D’autres problèmes menacent également cette plante résistante, malgré ses bonnes capacités d’adaptation. Les grosses chaleurs favorisent l’apparition et la multiplication des ravageurs, tout comme des maladies fongiques. S’ajoutent à cela l’augmentation d’autres épisodes extrêmes, comme les orages, les vents violents ou les pluies abondantes. Plusieurs vignobles ont d’ailleurs subi ces dernières années d’importants dégâts. Récemment, l’orage qui a frappé Genève le 15 juin dernier a fortement compromis la récolte des viticulteurs genevois. En 2017 déjà, ceux-ci avaient été durement frappés par un violent orage, comme leurs confrères valaisans.

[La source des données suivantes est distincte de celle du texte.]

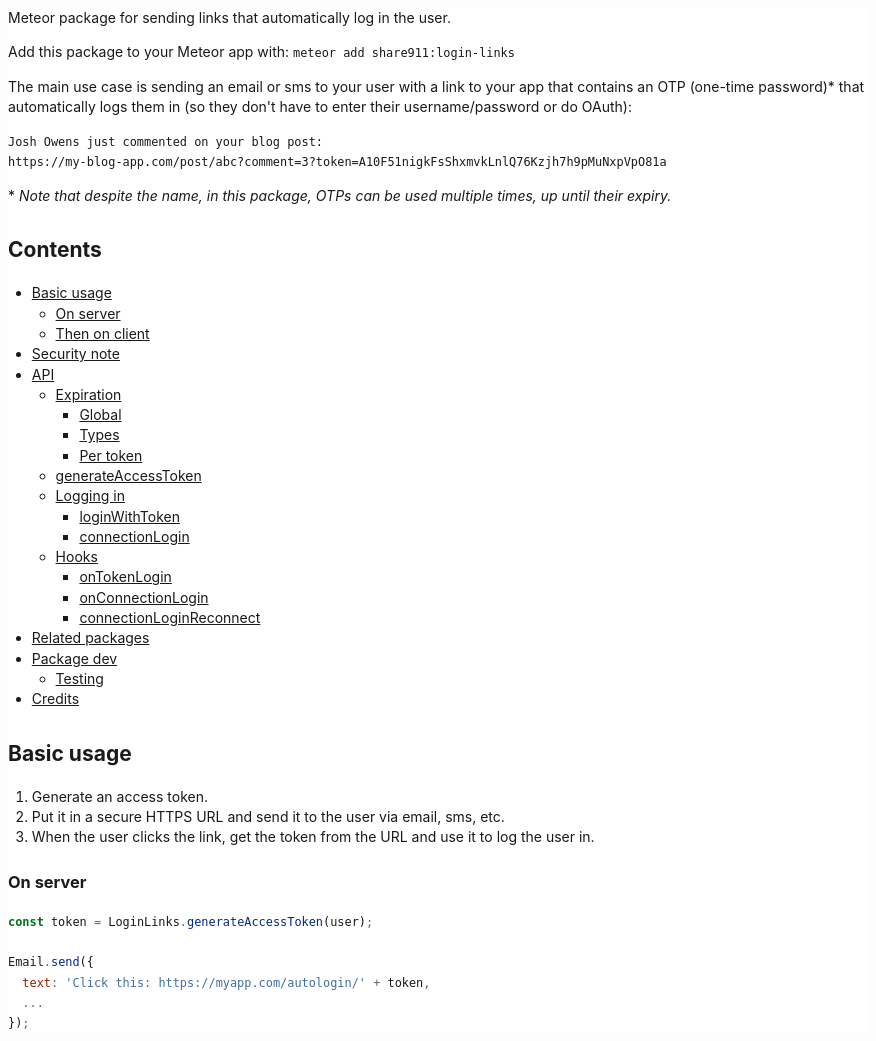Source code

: Meteor package for sending links that automatically log in the user.

Add this package to your Meteor app with: `meteor add share911:login-links`

The main use case is sending an email or sms to your user with a link to your app that contains an OTP (one-time password)* that automatically logs them in (so they don't have to enter their username/password or do OAuth):

```
Josh Owens just commented on your blog post:
https://my-blog-app.com/post/abc?comment=3?token=A10F51nigkFsShxmvkLnlQ76Kzjh7h9pMuNxpVpO81a
```

\* *Note that despite the name, in this package, OTPs can be used multiple times, up until their expiry.*

## Contents

- [Basic usage](#basic-usage)
  - [On server](#on-server)
  - [Then on client](#then-on-client)
- [Security note](#security-note)
- [API](#api)
  - [Expiration](#expiration)
    - [Global](#global)
    - [Types](#types)
    - [Per token](#per-token)
  - [generateAccessToken](#generateaccesstoken)
  - [Logging in](#logging-in)
    - [loginWithToken](#loginwithtoken)
    - [connectionLogin](#connectionlogin)
  - [Hooks](#hooks)
    - [onTokenLogin](#ontokenlogin)
    - [onConnectionLogin](#ontokenlogin)
    - [connectionLoginReconnect](#connectionloginreconnect)
- [Related packages](#related-packages)
- [Package dev](#package-dev)
  - [Testing](#testing)
- [Credits](#credits)


## Basic usage

1. Generate an access token.
2. Put it in a secure HTTPS URL and send it to the user via email, sms, etc.
3. When the user clicks the link, get the token from the URL and use it to log the user in.

### On server

```javascript
const token = LoginLinks.generateAccessToken(user);

Email.send({
  text: 'Click this: https://myapp.com/autologin/' + token,
  ...
});
```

Une étude examinant les effets économiques du réchauffement climatique sur la vitiviniculture suisse prévoit ainsi que la multiplication des événements extrêmes entraînera fatalement une baisse de l’offre et par conséquent une hausse des prix des vins suisses. «En outre, cela entraînera probablement une augmentation des coûts de production sur le long terme et des effets sur la valeur du vignoble, écrivent les auteurs. Il est donc nécessaire de développer des stratégies d’adaptation en raisonnant globalement et entre les disciplines, par exemple en repensant le zonage du vignoble et en développant des cépages résistants.»

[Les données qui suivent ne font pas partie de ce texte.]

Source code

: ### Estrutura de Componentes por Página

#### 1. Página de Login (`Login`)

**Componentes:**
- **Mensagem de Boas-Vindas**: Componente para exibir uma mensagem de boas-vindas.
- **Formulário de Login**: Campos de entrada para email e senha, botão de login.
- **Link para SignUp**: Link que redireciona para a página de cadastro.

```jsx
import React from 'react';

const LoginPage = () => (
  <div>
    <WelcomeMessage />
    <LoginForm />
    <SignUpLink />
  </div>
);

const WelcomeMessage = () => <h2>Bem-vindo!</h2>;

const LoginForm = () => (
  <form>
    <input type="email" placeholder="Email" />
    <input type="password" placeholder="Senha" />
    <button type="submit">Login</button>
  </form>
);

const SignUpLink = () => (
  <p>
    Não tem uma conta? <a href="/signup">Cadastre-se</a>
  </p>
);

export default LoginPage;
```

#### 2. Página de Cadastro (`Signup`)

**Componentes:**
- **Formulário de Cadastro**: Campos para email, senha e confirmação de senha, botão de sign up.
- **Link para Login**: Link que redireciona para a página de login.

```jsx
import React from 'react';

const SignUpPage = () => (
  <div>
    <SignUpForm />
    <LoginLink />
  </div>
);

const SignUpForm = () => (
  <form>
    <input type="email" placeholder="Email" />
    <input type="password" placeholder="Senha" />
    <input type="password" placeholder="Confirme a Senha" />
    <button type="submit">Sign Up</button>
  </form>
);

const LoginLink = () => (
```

Nouvelles technologies et nouveaux cépages

C’est justement l’objet de travaux majeurs, depuis plusieurs années, de la recherche en viticulture de l’Agroscope. L’institut a ainsi développé de nouveaux cépages par clonage, hybridation et croisement, créant des vignes plus résistantes aux maladies. En 2013, l'Agroscope a notamment lancé sa création, le vin divico, «résultat de la recherche en réponse à l’adaptation des variétés aux conditions climatiques pour une production durable et respectueuse de l’environnement. Cette variété ne requiert que deux ou trois traitements phytosanitaires, contre sept ou huit pour les cépages habituels.»

La technologie vient en outre toujours plus en aide aux viticulteurs, notamment grâce à de nouveaux outils permettant une surveillance constante des vignes. Enfin, les viticulteurs suisses ont désormais tendance à planter des cépages mieux adaptés aux températures plus élevées, telles que le merlot ou le cabernet sauvignon, principaux cépages des vins de Bordeaux. En France, les spécialistes prédisent une migration progressive de sa production de vin vers le nord.